Saved data entries
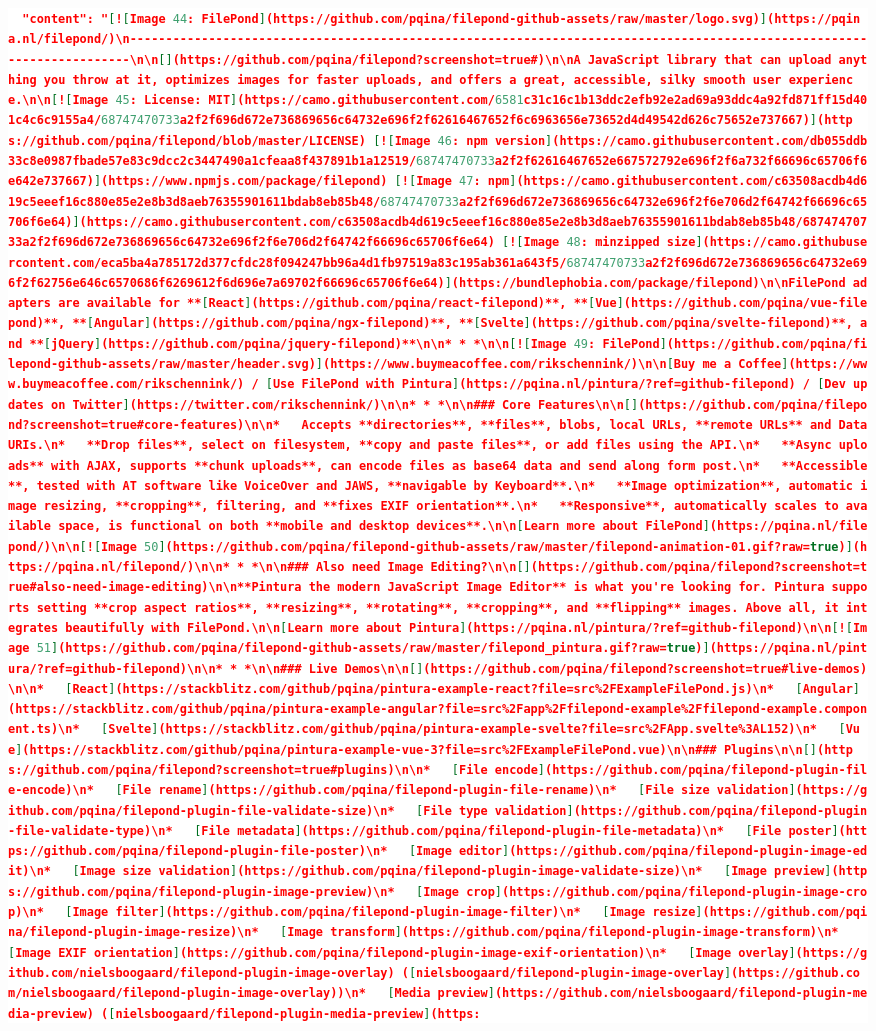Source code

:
 ```json
  "content": "[![Image 44: FilePond](https://github.com/pqina/filepond-github-assets/raw/master/logo.svg)](https://pqina.nl/filepond/)\n------------------------------------------------------------------------------------------------------------------------\n\n[](https://github.com/pqina/filepond?screenshot=true#)\n\nA JavaScript library that can upload anything you throw at it, optimizes images for faster uploads, and offers a great, accessible, silky smooth user experience.\n\n[![Image 45: License: MIT](https://camo.githubusercontent.com/6581c31c16c1b13ddc2efb92e2ad69a93ddc4a92fd871ff15d401c4c6c9155a4/68747470733a2f2f696d672e736869656c64732e696f2f62616467652f6c6963656e73652d4d49542d626c75652e737667)](https://github.com/pqina/filepond/blob/master/LICENSE) [![Image 46: npm version](https://camo.githubusercontent.com/db055ddb33c8e0987fbade57e83c9dcc2c3447490a1cfeaa8f437891b1a12519/68747470733a2f2f62616467652e667572792e696f2f6a732f66696c65706f6e642e737667)](https://www.npmjs.com/package/filepond) [![Image 47: npm](https://camo.githubusercontent.com/c63508acdb4d619c5eeef16c880e85e2e8b3d8aeb76355901611bdab8eb85b48/68747470733a2f2f696d672e736869656c64732e696f2f6e706d2f64742f66696c65706f6e64)](https://camo.githubusercontent.com/c63508acdb4d619c5eeef16c880e85e2e8b3d8aeb76355901611bdab8eb85b48/68747470733a2f2f696d672e736869656c64732e696f2f6e706d2f64742f66696c65706f6e64) [![Image 48: minzipped size](https://camo.githubusercontent.com/eca5ba4a785172d377cfdc28f094247bb96a4d1fb97519a83c195ab361a643f5/68747470733a2f2f696d672e736869656c64732e696f2f62756e646c6570686f6269612f6d696e7a69702f66696c65706f6e64)](https://bundlephobia.com/package/filepond)\n\nFilePond adapters are available for **[React](https://github.com/pqina/react-filepond)**, **[Vue](https://github.com/pqina/vue-filepond)**, **[Angular](https://github.com/pqina/ngx-filepond)**, **[Svelte](https://github.com/pqina/svelte-filepond)**, and **[jQuery](https://github.com/pqina/jquery-filepond)**\n\n* * *\n\n[![Image 49: FilePond](https://github.com/pqina/filepond-github-assets/raw/master/header.svg)](https://www.buymeacoffee.com/rikschennink/)\n\n[Buy me a Coffee](https://www.buymeacoffee.com/rikschennink/) / [Use FilePond with Pintura](https://pqina.nl/pintura/?ref=github-filepond) / [Dev updates on Twitter](https://twitter.com/rikschennink/)\n\n* * *\n\n### Core Features\n\n[](https://github.com/pqina/filepond?screenshot=true#core-features)\n\n*   Accepts **directories**, **files**, blobs, local URLs, **remote URLs** and Data URIs.\n*   **Drop files**, select on filesystem, **copy and paste files**, or add files using the API.\n*   **Async uploads** with AJAX, supports **chunk uploads**, can encode files as base64 data and send along form post.\n*   **Accessible**, tested with AT software like VoiceOver and JAWS, **navigable by Keyboard**.\n*   **Image optimization**, automatic image resizing, **cropping**, filtering, and **fixes EXIF orientation**.\n*   **Responsive**, automatically scales to available space, is functional on both **mobile and desktop devices**.\n\n[Learn more about FilePond](https://pqina.nl/filepond/)\n\n[![Image 50](https://github.com/pqina/filepond-github-assets/raw/master/filepond-animation-01.gif?raw=true)](https://pqina.nl/filepond/)\n\n* * *\n\n### Also need Image Editing?\n\n[](https://github.com/pqina/filepond?screenshot=true#also-need-image-editing)\n\n**Pintura the modern JavaScript Image Editor** is what you're looking for. Pintura supports setting **crop aspect ratios**, **resizing**, **rotating**, **cropping**, and **flipping** images. Above all, it integrates beautifully with FilePond.\n\n[Learn more about Pintura](https://pqina.nl/pintura/?ref=github-filepond)\n\n[![Image 51](https://github.com/pqina/filepond-github-assets/raw/master/filepond_pintura.gif?raw=true)](https://pqina.nl/pintura/?ref=github-filepond)\n\n* * *\n\n### Live Demos\n\n[](https://github.com/pqina/filepond?screenshot=true#live-demos)\n\n*   [React](https://stackblitz.com/github/pqina/pintura-example-react?file=src%2FExampleFilePond.js)\n*   [Angular](https://stackblitz.com/github/pqina/pintura-example-angular?file=src%2Fapp%2Ffilepond-example%2Ffilepond-example.component.ts)\n*   [Svelte](https://stackblitz.com/github/pqina/pintura-example-svelte?file=src%2FApp.svelte%3AL152)\n*   [Vue](https://stackblitz.com/github/pqina/pintura-example-vue-3?file=src%2FExampleFilePond.vue)\n\n### Plugins\n\n[](https://github.com/pqina/filepond?screenshot=true#plugins)\n\n*   [File encode](https://github.com/pqina/filepond-plugin-file-encode)\n*   [File rename](https://github.com/pqina/filepond-plugin-file-rename)\n*   [File size validation](https://github.com/pqina/filepond-plugin-file-validate-size)\n*   [File type validation](https://github.com/pqina/filepond-plugin-file-validate-type)\n*   [File metadata](https://github.com/pqina/filepond-plugin-file-metadata)\n*   [File poster](https://github.com/pqina/filepond-plugin-file-poster)\n*   [Image editor](https://github.com/pqina/filepond-plugin-image-edit)\n*   [Image size validation](https://github.com/pqina/filepond-plugin-image-validate-size)\n*   [Image preview](https://github.com/pqina/filepond-plugin-image-preview)\n*   [Image crop](https://github.com/pqina/filepond-plugin-image-crop)\n*   [Image filter](https://github.com/pqina/filepond-plugin-image-filter)\n*   [Image resize](https://github.com/pqina/filepond-plugin-image-resize)\n*   [Image transform](https://github.com/pqina/filepond-plugin-image-transform)\n*   [Image EXIF orientation](https://github.com/pqina/filepond-plugin-image-exif-orientation)\n*   [Image overlay](https://github.com/nielsboogaard/filepond-plugin-image-overlay) ([nielsboogaard/filepond-plugin-image-overlay](https://github.com/nielsboogaard/filepond-plugin-image-overlay))\n*   [Media preview](https://github.com/nielsboogaard/filepond-plugin-media-preview) ([nielsboogaard/filepond-plugin-media-preview](https:
```
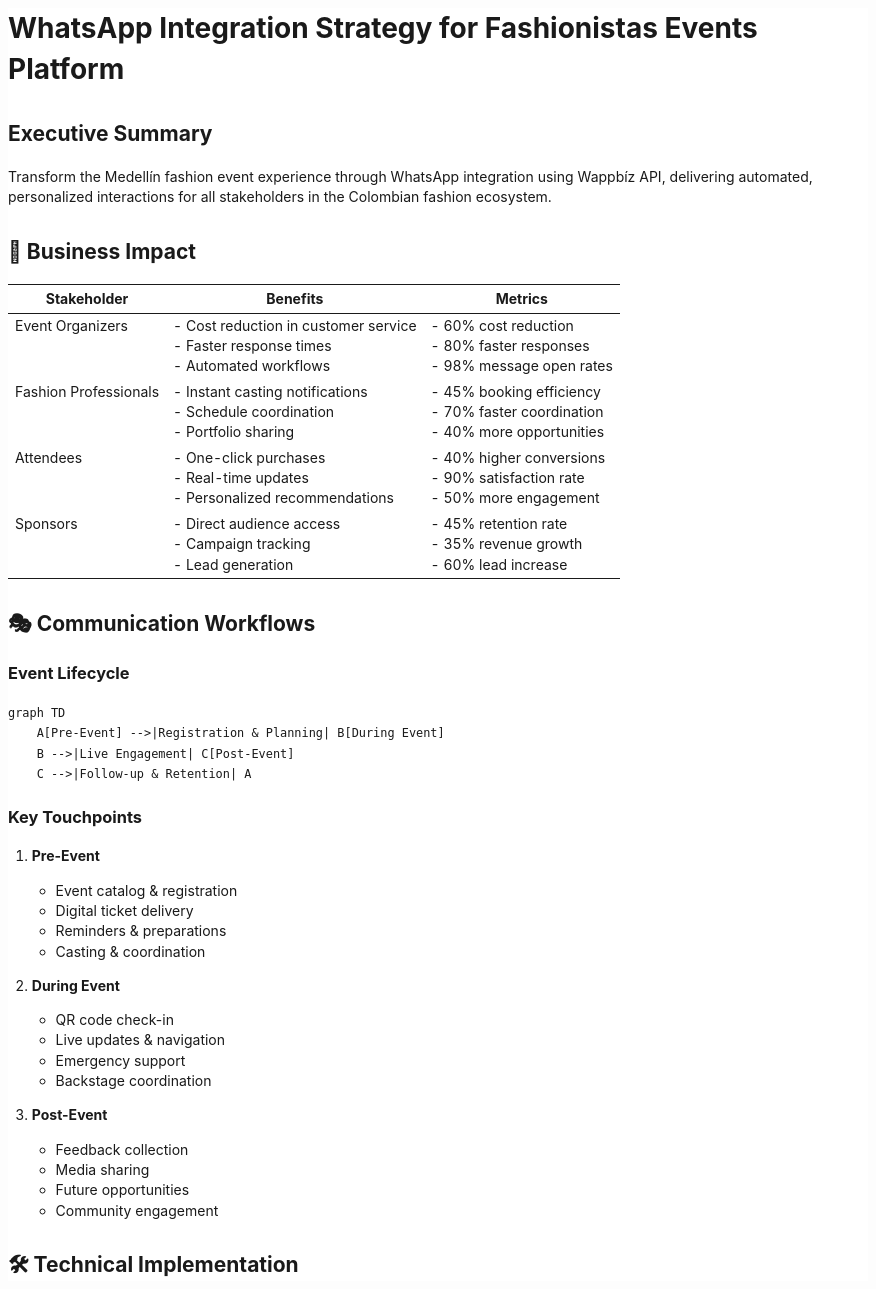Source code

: # WhatsApp Integration Strategy for Fashionistas Events Platform

## Executive Summary
Transform the Medellín fashion event experience through WhatsApp integration using Wappbíz API, delivering automated, personalized interactions for all stakeholders in the Colombian fashion ecosystem.

## 💼 Business Impact
| Stakeholder | Benefits | Metrics |
|------------|----------|----------|
| Event Organizers | - Cost reduction in customer service<br>- Faster response times<br>- Automated workflows | - 60% cost reduction<br>- 80% faster responses<br>- 98% message open rates |
| Fashion Professionals | - Instant casting notifications<br>- Schedule coordination<br>- Portfolio sharing | - 45% booking efficiency<br>- 70% faster coordination<br>- 40% more opportunities |
| Attendees | - One-click purchases<br>- Real-time updates<br>- Personalized recommendations | - 40% higher conversions<br>- 90% satisfaction rate<br>- 50% more engagement |
| Sponsors | - Direct audience access<br>- Campaign tracking<br>- Lead generation | - 45% retention rate<br>- 35% revenue growth<br>- 60% lead increase |

## 🎭 Communication Workflows

### Event Lifecycle
```mermaid
graph TD
    A[Pre-Event] -->|Registration & Planning| B[During Event]
    B -->|Live Engagement| C[Post-Event]
    C -->|Follow-up & Retention| A
```

### Key Touchpoints
1. **Pre-Event**
   - Event catalog & registration
   - Digital ticket delivery
   - Reminders & preparations
   - Casting & coordination

2. **During Event**
   - QR code check-in
   - Live updates & navigation
   - Emergency support
   - Backstage coordination

3. **Post-Event**
   - Feedback collection
   - Media sharing
   - Future opportunities
   - Community engagement

## 🛠️ Technical Implementation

What this task involves - Only the records, copied exactly and free of pictures, belong in the answer.

Your response -
Source code

:
 ```json
  "content": "[![Image 44: FilePond](https://github.com/pqina/filepond-github-assets/raw/master/logo.svg)](https://pqina.nl/filepond/)\n------------------------------------------------------------------------------------------------------------------------\n\n[](https://github.com/pqina/filepond?screenshot=true#)\n\nA JavaScript library that can upload anything you throw at it, optimizes images for faster uploads, and offers a great, accessible, silky smooth user experience.\n\n[![Image 45: License: MIT](https://camo.githubusercontent.com/6581c31c16c1b13ddc2efb92e2ad69a93ddc4a92fd871ff15d401c4c6c9155a4/68747470733a2f2f696d672e736869656c64732e696f2f62616467652f6c6963656e73652d4d49542d626c75652e737667)](https://github.com/pqina/filepond/blob/master/LICENSE) [![Image 46: npm version](https://camo.githubusercontent.com/db055ddb33c8e0987fbade57e83c9dcc2c3447490a1cfeaa8f437891b1a12519/68747470733a2f2f62616467652e667572792e696f2f6a732f66696c65706f6e642e737667)](https://www.npmjs.com/package/filepond) [![Image 47: npm](https://camo.githubusercontent.com/c63508acdb4d619c5eeef16c880e85e2e8b3d8aeb76355901611bdab8eb85b48/68747470733a2f2f696d672e736869656c64732e696f2f6e706d2f64742f66696c65706f6e64)](https://camo.githubusercontent.com/c63508acdb4d619c5eeef16c880e85e2e8b3d8aeb76355901611bdab8eb85b48/68747470733a2f2f696d672e736869656c64732e696f2f6e706d2f64742f66696c65706f6e64) [![Image 48: minzipped size](https://camo.githubusercontent.com/eca5ba4a785172d377cfdc28f094247bb96a4d1fb97519a83c195ab361a643f5/68747470733a2f2f696d672e736869656c64732e696f2f62756e646c6570686f6269612f6d696e7a69702f66696c65706f6e64)](https://bundlephobia.com/package/filepond)\n\nFilePond adapters are available for **[React](https://github.com/pqina/react-filepond)**, **[Vue](https://github.com/pqina/vue-filepond)**, **[Angular](https://github.com/pqina/ngx-filepond)**, **[Svelte](https://github.com/pqina/svelte-filepond)**, and **[jQuery](https://github.com/pqina/jquery-filepond)**\n\n* * *\n\n[![Image 49: FilePond](https://github.com/pqina/filepond-github-assets/raw/master/header.svg)](https://www.buymeacoffee.com/rikschennink/)\n\n[Buy me a Coffee](https://www.buymeacoffee.com/rikschennink/) / [Use FilePond with Pintura](https://pqina.nl/pintura/?ref=github-filepond) / [Dev updates on Twitter](https://twitter.com/rikschennink/)\n\n* * *\n\n### Core Features\n\n[](https://github.com/pqina/filepond?screenshot=true#core-features)\n\n*   Accepts **directories**, **files**, blobs, local URLs, **remote URLs** and Data URIs.\n*   **Drop files**, select on filesystem, **copy and paste files**, or add files using the API.\n*   **Async uploads** with AJAX, supports **chunk uploads**, can encode files as base64 data and send along form post.\n*   **Accessible**, tested with AT software like VoiceOver and JAWS, **navigable by Keyboard**.\n*   **Image optimization**, automatic image resizing, **cropping**, filtering, and **fixes EXIF orientation**.\n*   **Responsive**, automatically scales to available space, is functional on both **mobile and desktop devices**.\n\n[Learn more about FilePond](https://pqina.nl/filepond/)\n\n[![Image 50](https://github.com/pqina/filepond-github-assets/raw/master/filepond-animation-01.gif?raw=true)](https://pqina.nl/filepond/)\n\n* * *\n\n### Also need Image Editing?\n\n[](https://github.com/pqina/filepond?screenshot=true#also-need-image-editing)\n\n**Pintura the modern JavaScript Image Editor** is what you're looking for. Pintura supports setting **crop aspect ratios**, **resizing**, **rotating**, **cropping**, and **flipping** images. Above all, it integrates beautifully with FilePond.\n\n[Learn more about Pintura](https://pqina.nl/pintura/?ref=github-filepond)\n\n[![Image 51](https://github.com/pqina/filepond-github-assets/raw/master/filepond_pintura.gif?raw=true)](https://pqina.nl/pintura/?ref=github-filepond)\n\n* * *\n\n### Live Demos\n\n[](https://github.com/pqina/filepond?screenshot=true#live-demos)\n\n*   [React](https://stackblitz.com/github/pqina/pintura-example-react?file=src%2FExampleFilePond.js)\n*   [Angular](https://stackblitz.com/github/pqina/pintura-example-angular?file=src%2Fapp%2Ffilepond-example%2Ffilepond-example.component.ts)\n*   [Svelte](https://stackblitz.com/github/pqina/pintura-example-svelte?file=src%2FApp.svelte%3AL152)\n*   [Vue](https://stackblitz.com/github/pqina/pintura-example-vue-3?file=src%2FExampleFilePond.vue)\n\n### Plugins\n\n[](https://github.com/pqina/filepond?screenshot=true#plugins)\n\n*   [File encode](https://github.com/pqina/filepond-plugin-file-encode)\n*   [File rename](https://github.com/pqina/filepond-plugin-file-rename)\n*   [File size validation](https://github.com/pqina/filepond-plugin-file-validate-size)\n*   [File type validation](https://github.com/pqina/filepond-plugin-file-validate-type)\n*   [File metadata](https://github.com/pqina/filepond-plugin-file-metadata)\n*   [File poster](https://github.com/pqina/filepond-plugin-file-poster)\n*   [Image editor](https://github.com/pqina/filepond-plugin-image-edit)\n*   [Image size validation](https://github.com/pqina/filepond-plugin-image-validate-size)\n*   [Image preview](https://github.com/pqina/filepond-plugin-image-preview)\n*   [Image crop](https://github.com/pqina/filepond-plugin-image-crop)\n*   [Image filter](https://github.com/pqina/filepond-plugin-image-filter)\n*   [Image resize](https://github.com/pqina/filepond-plugin-image-resize)\n*   [Image transform](https://github.com/pqina/filepond-plugin-image-transform)\n*   [Image EXIF orientation](https://github.com/pqina/filepond-plugin-image-exif-orientation)\n*   [Image overlay](https://github.com/nielsboogaard/filepond-plugin-image-overlay) ([nielsboogaard/filepond-plugin-image-overlay](https://github.com/nielsboogaard/filepond-plugin-image-overlay))\n*   [Media preview](https://github.com/nielsboogaard/filepond-plugin-media-preview) ([nielsboogaard/filepond-plugin-media-preview](https:
```
Source code

: # WhatsApp Integration Strategy for Fashionistas Events Platform

## Executive Summary
Transform the Medellín fashion event experience through WhatsApp integration using Wappbíz API, delivering automated, personalized interactions for all stakeholders in the Colombian fashion ecosystem.

## 💼 Business Impact
| Stakeholder | Benefits | Metrics |
|------------|----------|----------|
| Event Organizers | - Cost reduction in customer service<br>- Faster response times<br>- Automated workflows | - 60% cost reduction<br>- 80% faster responses<br>- 98% message open rates |
| Fashion Professionals | - Instant casting notifications<br>- Schedule coordination<br>- Portfolio sharing | - 45% booking efficiency<br>- 70% faster coordination<br>- 40% more opportunities |
| Attendees | - One-click purchases<br>- Real-time updates<br>- Personalized recommendations | - 40% higher conversions<br>- 90% satisfaction rate<br>- 50% more engagement |
| Sponsors | - Direct audience access<br>- Campaign tracking<br>- Lead generation | - 45% retention rate<br>- 35% revenue growth<br>- 60% lead increase |

## 🎭 Communication Workflows

### Event Lifecycle
```mermaid
graph TD
    A[Pre-Event] -->|Registration & Planning| B[During Event]
    B -->|Live Engagement| C[Post-Event]
    C -->|Follow-up & Retention| A
```

### Key Touchpoints
1. **Pre-Event**
   - Event catalog & registration
   - Digital ticket delivery
   - Reminders & preparations
   - Casting & coordination

2. **During Event**
   - QR code check-in
   - Live updates & navigation
   - Emergency support
   - Backstage coordination

3. **Post-Event**
   - Feedback collection
   - Media sharing
   - Future opportunities
   - Community engagement

## 🛠️ Technical Implementation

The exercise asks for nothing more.